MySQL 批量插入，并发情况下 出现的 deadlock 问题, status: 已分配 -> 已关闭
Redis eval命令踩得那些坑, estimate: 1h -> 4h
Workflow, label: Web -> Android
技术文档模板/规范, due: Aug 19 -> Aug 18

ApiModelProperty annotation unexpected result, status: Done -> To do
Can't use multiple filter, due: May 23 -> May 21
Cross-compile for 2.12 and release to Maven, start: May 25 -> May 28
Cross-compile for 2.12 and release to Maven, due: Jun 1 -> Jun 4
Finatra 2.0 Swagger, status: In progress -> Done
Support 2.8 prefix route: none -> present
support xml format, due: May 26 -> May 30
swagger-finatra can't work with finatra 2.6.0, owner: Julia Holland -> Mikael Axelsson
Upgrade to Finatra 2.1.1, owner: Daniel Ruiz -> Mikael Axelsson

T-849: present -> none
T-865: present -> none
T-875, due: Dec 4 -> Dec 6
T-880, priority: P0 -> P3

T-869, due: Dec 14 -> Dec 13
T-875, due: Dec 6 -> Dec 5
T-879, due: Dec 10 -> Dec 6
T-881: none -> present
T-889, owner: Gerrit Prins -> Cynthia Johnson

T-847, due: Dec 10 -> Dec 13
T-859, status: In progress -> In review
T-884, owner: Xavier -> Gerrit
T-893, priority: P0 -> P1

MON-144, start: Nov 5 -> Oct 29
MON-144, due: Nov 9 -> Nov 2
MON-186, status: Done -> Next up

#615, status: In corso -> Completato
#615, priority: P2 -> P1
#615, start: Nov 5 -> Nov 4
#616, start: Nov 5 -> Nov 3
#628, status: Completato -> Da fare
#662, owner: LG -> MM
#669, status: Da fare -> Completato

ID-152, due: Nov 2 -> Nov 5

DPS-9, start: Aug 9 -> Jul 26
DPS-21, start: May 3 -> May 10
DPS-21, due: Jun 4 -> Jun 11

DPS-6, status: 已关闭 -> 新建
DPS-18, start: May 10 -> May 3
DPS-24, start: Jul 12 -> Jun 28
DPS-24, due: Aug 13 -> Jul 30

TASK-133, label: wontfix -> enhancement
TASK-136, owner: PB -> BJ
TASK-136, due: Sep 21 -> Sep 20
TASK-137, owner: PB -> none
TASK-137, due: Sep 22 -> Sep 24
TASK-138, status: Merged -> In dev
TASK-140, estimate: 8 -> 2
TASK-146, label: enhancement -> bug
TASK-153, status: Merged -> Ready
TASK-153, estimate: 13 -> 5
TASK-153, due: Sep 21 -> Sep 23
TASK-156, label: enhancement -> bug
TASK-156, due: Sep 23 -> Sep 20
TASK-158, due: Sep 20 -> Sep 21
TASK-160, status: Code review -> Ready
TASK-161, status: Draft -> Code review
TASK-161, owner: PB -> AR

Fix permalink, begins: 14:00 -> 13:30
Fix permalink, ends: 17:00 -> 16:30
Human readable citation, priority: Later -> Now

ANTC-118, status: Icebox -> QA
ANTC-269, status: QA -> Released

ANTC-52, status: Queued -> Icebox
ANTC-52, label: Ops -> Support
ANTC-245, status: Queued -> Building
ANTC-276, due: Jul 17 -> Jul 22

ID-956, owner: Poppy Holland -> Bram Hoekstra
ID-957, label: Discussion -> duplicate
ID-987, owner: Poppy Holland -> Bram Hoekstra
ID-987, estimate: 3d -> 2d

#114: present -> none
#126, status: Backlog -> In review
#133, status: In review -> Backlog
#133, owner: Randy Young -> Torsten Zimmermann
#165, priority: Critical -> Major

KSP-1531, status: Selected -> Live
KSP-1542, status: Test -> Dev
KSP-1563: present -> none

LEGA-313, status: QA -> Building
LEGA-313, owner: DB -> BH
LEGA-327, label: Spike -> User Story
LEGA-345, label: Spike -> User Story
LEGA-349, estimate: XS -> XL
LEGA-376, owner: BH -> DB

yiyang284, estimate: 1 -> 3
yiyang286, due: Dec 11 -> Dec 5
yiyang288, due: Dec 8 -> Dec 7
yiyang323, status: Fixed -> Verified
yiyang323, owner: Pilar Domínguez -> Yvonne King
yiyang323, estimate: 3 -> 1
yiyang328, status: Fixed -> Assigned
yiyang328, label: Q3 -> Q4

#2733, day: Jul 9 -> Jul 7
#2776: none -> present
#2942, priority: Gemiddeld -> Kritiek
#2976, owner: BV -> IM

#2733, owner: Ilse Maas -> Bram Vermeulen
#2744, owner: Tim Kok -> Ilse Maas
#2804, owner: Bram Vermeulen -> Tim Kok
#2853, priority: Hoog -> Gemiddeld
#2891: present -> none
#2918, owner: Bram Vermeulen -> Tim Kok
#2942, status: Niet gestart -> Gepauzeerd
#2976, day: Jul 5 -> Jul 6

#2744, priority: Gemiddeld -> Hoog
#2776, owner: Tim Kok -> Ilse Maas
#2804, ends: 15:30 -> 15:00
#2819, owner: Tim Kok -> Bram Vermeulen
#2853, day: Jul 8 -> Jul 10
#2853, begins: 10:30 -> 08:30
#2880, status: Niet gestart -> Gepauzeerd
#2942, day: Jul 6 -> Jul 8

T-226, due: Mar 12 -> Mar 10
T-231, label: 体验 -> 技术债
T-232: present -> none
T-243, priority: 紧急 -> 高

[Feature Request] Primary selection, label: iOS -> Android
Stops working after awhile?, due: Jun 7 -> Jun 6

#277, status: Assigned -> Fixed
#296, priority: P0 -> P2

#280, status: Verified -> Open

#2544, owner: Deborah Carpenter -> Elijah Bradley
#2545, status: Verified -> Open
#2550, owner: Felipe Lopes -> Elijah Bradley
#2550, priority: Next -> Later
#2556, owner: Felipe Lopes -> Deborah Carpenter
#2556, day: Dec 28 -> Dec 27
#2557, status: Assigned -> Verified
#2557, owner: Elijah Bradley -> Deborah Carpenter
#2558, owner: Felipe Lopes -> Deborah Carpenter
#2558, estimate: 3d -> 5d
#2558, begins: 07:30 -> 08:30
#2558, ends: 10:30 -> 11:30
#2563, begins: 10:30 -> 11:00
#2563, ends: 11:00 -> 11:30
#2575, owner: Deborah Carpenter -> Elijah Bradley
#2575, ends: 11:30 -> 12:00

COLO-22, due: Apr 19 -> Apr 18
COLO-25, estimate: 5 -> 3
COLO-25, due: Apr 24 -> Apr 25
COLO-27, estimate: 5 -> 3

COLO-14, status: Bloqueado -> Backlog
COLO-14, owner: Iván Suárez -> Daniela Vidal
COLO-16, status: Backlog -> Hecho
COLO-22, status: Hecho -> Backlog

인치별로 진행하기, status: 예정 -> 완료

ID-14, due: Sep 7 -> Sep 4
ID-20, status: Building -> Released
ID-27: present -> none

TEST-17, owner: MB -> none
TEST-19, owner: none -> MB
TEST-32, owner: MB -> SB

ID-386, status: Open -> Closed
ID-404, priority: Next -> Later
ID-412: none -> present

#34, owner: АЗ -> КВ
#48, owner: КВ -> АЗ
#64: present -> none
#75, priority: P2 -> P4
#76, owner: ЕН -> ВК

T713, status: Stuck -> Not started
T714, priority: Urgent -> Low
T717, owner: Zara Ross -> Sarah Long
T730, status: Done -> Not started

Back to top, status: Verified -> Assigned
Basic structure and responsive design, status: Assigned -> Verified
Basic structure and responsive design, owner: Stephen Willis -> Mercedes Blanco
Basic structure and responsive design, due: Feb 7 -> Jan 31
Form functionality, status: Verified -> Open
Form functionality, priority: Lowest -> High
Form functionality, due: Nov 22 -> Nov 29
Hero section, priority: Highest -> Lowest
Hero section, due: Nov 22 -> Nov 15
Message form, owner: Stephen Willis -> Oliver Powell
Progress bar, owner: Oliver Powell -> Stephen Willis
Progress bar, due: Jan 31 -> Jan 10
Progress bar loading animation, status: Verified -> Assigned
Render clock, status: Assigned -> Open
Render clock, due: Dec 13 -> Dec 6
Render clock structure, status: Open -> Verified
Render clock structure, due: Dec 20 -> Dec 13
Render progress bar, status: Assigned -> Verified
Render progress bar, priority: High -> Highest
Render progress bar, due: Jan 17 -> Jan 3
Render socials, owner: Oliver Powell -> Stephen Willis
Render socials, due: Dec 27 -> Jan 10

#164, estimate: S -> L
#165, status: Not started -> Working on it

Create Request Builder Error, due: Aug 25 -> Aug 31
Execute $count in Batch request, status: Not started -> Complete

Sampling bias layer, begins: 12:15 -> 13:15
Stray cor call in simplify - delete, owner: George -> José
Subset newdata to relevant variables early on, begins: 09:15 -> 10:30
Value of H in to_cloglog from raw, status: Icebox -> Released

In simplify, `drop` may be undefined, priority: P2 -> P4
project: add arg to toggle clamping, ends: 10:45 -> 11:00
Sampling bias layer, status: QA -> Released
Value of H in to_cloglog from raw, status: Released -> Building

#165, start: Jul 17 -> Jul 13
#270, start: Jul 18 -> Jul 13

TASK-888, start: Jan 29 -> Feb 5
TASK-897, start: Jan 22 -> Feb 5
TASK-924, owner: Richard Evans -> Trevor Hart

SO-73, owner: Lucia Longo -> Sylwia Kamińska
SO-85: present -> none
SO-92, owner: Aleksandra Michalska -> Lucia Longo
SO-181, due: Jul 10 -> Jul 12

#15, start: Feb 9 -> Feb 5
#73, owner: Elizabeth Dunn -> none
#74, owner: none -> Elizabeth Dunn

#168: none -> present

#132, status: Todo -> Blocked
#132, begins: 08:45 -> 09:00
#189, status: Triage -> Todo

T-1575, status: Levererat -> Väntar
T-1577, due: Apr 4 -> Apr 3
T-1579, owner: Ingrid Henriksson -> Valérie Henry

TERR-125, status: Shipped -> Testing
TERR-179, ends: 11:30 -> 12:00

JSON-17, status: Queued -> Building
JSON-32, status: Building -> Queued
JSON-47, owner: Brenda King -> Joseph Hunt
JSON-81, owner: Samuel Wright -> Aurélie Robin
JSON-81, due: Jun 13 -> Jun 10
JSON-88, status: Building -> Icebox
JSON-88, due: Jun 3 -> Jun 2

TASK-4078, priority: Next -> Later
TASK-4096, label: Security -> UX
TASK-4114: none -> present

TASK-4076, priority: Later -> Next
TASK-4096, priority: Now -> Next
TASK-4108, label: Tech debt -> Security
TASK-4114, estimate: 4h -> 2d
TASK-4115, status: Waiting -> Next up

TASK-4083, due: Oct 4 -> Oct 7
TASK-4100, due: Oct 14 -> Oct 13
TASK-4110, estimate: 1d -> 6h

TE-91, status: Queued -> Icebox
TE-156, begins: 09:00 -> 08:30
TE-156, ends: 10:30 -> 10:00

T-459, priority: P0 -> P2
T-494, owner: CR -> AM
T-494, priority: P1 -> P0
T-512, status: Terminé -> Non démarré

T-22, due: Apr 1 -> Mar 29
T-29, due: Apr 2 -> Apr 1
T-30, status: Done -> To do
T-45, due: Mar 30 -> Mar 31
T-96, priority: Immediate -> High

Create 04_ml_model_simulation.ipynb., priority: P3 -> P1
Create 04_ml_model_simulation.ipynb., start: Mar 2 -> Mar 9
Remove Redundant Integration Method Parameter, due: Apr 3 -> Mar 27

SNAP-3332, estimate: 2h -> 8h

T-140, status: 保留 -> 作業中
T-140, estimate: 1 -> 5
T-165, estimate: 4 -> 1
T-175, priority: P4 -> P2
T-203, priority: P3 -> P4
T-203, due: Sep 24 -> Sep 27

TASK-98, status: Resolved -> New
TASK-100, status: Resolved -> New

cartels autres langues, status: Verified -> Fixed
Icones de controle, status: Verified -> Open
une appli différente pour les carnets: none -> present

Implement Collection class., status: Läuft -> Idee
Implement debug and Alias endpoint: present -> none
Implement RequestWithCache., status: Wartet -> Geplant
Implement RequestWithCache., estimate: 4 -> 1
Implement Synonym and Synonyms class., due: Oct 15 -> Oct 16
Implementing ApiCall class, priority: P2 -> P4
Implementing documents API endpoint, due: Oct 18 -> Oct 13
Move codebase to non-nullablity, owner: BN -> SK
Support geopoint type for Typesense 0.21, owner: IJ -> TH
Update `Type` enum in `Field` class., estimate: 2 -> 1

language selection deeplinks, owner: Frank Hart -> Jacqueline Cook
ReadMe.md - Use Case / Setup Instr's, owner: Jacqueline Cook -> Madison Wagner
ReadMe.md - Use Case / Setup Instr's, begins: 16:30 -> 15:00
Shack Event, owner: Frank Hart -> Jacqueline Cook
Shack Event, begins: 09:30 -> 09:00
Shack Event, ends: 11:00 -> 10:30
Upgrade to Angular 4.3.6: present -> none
=====
**Exercise aim:** For each line above that includes "Longo", copy the line.

**Answer to the problem:**
SO-73, owner: Lucia Longo -> Sylwia Kamińska
SO-92, owner: Aleksandra Michalska -> Lucia Longo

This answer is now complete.